Not to take anything away from Boeing (especially considering I have a BS in Aero. Eng.) but this little tidbit has alot more to do with the fact the very highly trained professionals pilot and navigate these craft, whereas practically any dipshit can get behind a car’s wheels.
If one were to actually look at the numbers of deaths related to manufactures’ error between cars and planes I bet the numbers would be less comforting. Or, maybe not less comforting, but could have us crediting car manufacturers more often.
Boeing is certainly an epitome of American aeronautical engineering, but how could you forget the MiGs? Excellently built jets, designed to by flown by peasants from rough fields.
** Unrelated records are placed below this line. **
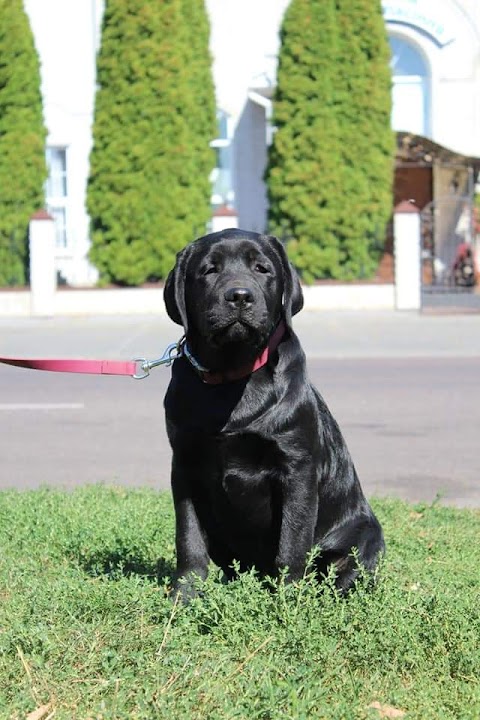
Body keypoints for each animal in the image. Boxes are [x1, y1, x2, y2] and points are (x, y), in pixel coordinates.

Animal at [163, 229, 384, 596]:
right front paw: (185, 595)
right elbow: (188, 537)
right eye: (209, 269)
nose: (239, 296)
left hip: (366, 535)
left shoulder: (297, 468)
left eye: (262, 268)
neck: (232, 376)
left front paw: (288, 599)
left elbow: (292, 542)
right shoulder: (184, 465)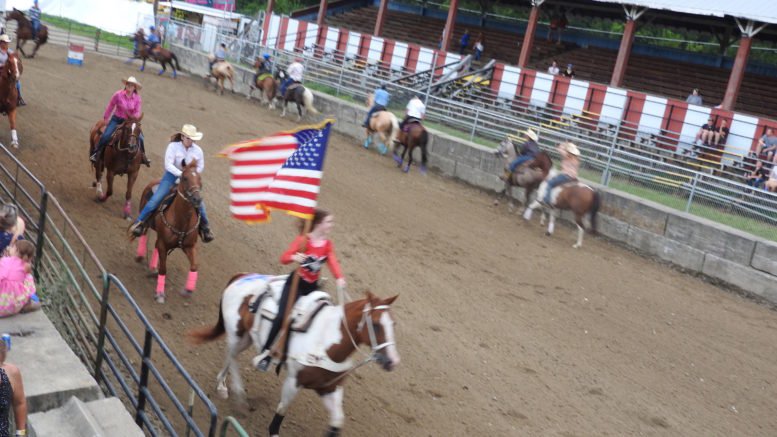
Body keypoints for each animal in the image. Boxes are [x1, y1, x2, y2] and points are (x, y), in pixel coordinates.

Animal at [135, 161, 205, 304]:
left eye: (199, 178)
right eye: (185, 178)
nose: (197, 199)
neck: (182, 220)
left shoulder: (189, 246)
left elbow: (194, 266)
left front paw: (188, 289)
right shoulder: (163, 244)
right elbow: (163, 269)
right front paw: (160, 294)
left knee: (155, 246)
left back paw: (152, 267)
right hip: (145, 219)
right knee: (143, 233)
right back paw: (140, 255)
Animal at [186, 270, 398, 434]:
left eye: (393, 323)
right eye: (376, 324)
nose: (393, 362)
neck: (325, 340)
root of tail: (241, 276)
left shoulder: (329, 388)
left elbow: (337, 421)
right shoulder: (293, 382)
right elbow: (280, 413)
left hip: (246, 337)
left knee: (231, 356)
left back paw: (222, 385)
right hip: (236, 333)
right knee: (232, 356)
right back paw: (238, 395)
Triumphs of Russian engineering. I would love to be able to fly a MiG-15 or 21, just once. Very cool planes.
Have to chime in with praise for the good old ‘Skypig’, the A6E. Not flying anymore, (except in it’s EA6B configuration) but what an attack platform. All weather, all terrain, all on target!
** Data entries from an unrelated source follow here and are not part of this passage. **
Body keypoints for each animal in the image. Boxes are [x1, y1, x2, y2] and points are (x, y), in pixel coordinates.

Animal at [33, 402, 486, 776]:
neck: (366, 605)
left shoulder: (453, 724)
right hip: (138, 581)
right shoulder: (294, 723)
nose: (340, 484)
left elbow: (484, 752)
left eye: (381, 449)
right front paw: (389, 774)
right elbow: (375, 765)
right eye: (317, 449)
Would this be the wrong place for me to come in and brag that I had dinner Saturday night under the wing of the Spruce Goose at The Evergreen Aviation Museum? I know it’s not a jet but how else was I gonna work it into the conversation?
They have some other great old planes there too, including a P-38L, an P-51D, a Spitfire Mk XVI, and a Messerschmitt BF109G-10. But they also have a few jets, including a Mig-15.
Oh yeah, my favorite jet, the A-4 Skyhawk. I worked on those little pups in the Navy. Simple, rugged little workhorses. Unca Sam flew them from '59 til…umm… '79 or '80, and they’re still flying for other people around the world today. Oh, and when they first came out, they cost less than a million dollars apiece!
When did you fly to Cape Town? About 5 years ago I flew from Hong Kong to Chicago, and United Airlines was pretty proud of it being the world’s longest nonstop commercial flight at the time. According to How Far Is It, Atlanta-Cape Town beats Hong Kong-Chicago by about 300 miles. As it happened, our flight was about 2/3 business class, which no doubt saved quite a bit of weight.